I agree - the conclusion follows from the premises. But the hard work is in deciding if the premises are in fact true! :relief:
 
Tsuyoiko said:
I agree, it was a poor analogy. But I still need help. Although all emotions we know of are brain states, does it follow that that's the only way emotions can exist? Or to simplify the question, is there an immaterial way to store information?

The word "emotions" refers to emotions human beings know about, simply because we are humans using a human-made language. We also happen to be the most intellectually developed species on the planet, which does not give us the chance to observe other "superior" emotions. However, I am pretty sure that an animal species with a more complex brain and higher intelligence could experience more complex emotions than us. In fact, humans already have thousands of distinct emotions which are refered under a general term (e.g. there are many kinds of "anger", and indeed many words for it in English, but surely not enough to describe all nuances of possible angers).

However, it doesn't matter "how many" emotions there can exist, or how many we don't know about, there are no more proofs that emotions can exist outside a physical mind than proofs than "immateriality" exist.

I think that many people are confused about the meaning of "material vs spiritual". Originally, the word "spiritual" refered to things that we could see, happening in our minds (thoughts, emotions, feelings...). But in philosophy, the word "material" also includes invisible energy, including what is going on in our brain. So far there is no proof that anything "immaterial" exist anywhere in the Universe.

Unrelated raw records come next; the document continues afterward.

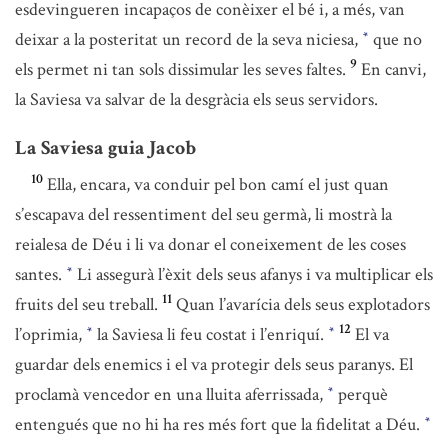
esdevingueren incapaços de conèixer el bé i, a més, van
deixar a la posteritat un record de la seva niciesa,
que no
*
9
els permet ni tan sols dissimular les seves faltes.
En canvi,
la Saviesa va salvar de la desgràcia els seus servidors.
La Saviesa guia Jacob
10
Ella, encara, va conduir pel bon camí el just quan
s’escapava del ressentiment del seu germà, li mostrà la
reialesa de Déu i li va donar el coneixement de les coses
santes.
Li assegurà l’èxit dels seus afanys i va multiplicar els
*
11
fruits del seu treball.
Quan l’avarícia dels seus explotadors
12
l’oprimia,
la Saviesa li feu costat i l’enriquí.
El va
*
*
guardar dels enemics i el va protegir dels seus paranys. El
proclamà vencedor en una lluita aferrissada,
perquè
*
entengués que no hi ha res més fort que la fidelitat a Déu.
*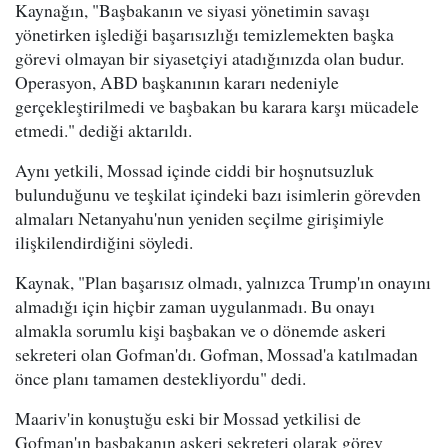
Kaynağın, "Başbakanın ve siyasi yönetimin savaşı
yönetirken işlediği başarısızlığı temizlemekten başka
görevi olmayan bir siyasetçiyi atadığınızda olan budur.
Operasyon, ABD başkanının kararı nedeniyle
gerçekleştirilmedi ve başbakan bu karara karşı mücadele
etmedi." dediği aktarıldı.
Aynı yetkili, Mossad içinde ciddi bir hoşnutsuzluk
bulunduğunu ve teşkilat içindeki bazı isimlerin görevden
almaları Netanyahu'nun yeniden seçilme girişimiyle
ilişkilendirdiğini söyledi.
Kaynak, "Plan başarısız olmadı, yalnızca Trump'ın onayını
almadığı için hiçbir zaman uygulanmadı. Bu onayı
almakla sorumlu kişi başbakan ve o dönemde askeri
sekreteri olan Gofman'dı. Gofman, Mossad'a katılmadan
önce planı tamamen destekliyordu" dedi.
Maariv'in konuştuğu eski bir Mossad yetkilisi de
Gofman'ın başbakanın askeri sekreteri olarak görev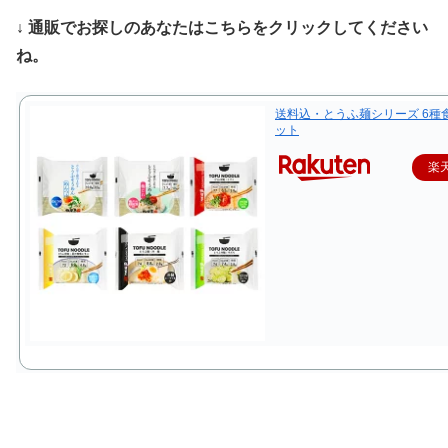
↓ 通販でお探しのあなたはこちらをクリックしてください
ね。
送料込・とうふ麺シリーズ 6種
ット
楽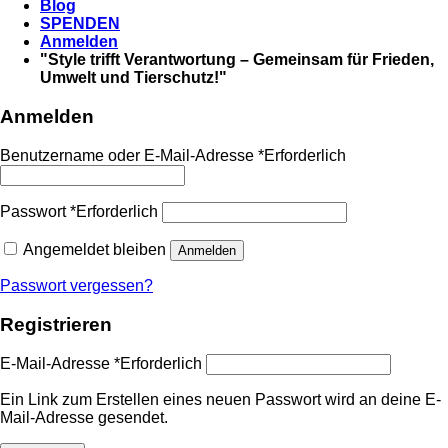
Blog
SPENDEN
Anmelden
"Style trifft Verantwortung – Gemeinsam für Frieden,
Umwelt und Tierschutz!"
Anmelden
Benutzername oder E-Mail-Adresse
*
Erforderlich
Passwort
*
Erforderlich
Angemeldet bleiben
Anmelden
Passwort vergessen?
Registrieren
E-Mail-Adresse
*
Erforderlich
Ein Link zum Erstellen eines neuen Passwort wird an deine E-
Mail-Adresse gesendet.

Too many people already cannot distinguish between feelings and emotions, and indeed I don't know any language that has clear-cut words separating sensual feelings (warth, cold, pain, physical unease, sweat...), complex emotional feelings (real love, friendship, humanity, rivalry...), raw emotions (fear, anger, excitement, joy, sadness...), complex emotions (such as coneyed by music, a painting, etc.), intuitive feelings (premonition, body language...), socio-spititual feelings (sense of harmony, belonging or security; meditation, consciousness...), etc.

What I want to say is that, never mind how we humans categorise and define emotions and feelings, they are all merely chemical reactions between the neurons in our brain. This has been proven, because we can see a neural activity by magnetic resonance, scanner, or other brain imaging tools, for any emotion or feeling. This somehow proves that "emotions" (as understood by humans and defined by the human word), only exist in the material form (e.g. energy, chemcial reactions...). Removing, altering or inhibiting (with chemicals, electric impulses...) a part of the brain, prevents emotions from happening or existing. This shows that there is nothing "immaterial" in their properties, otherwise a "material" (i.e physical or chemical) change would not have any effect on them.

We can of course speculate that something similar to human emotions could exist in an "immaterial form", for which we have not the slighest proof or even sign of existence. This is really far-fetched, and personally I think that aliens or fantastic creatures in all their forms are extremely more likely to exist than "immateriality". Even if "immateriality" exist, it wouldn't increase the likelihood of an omnipotent/creator god.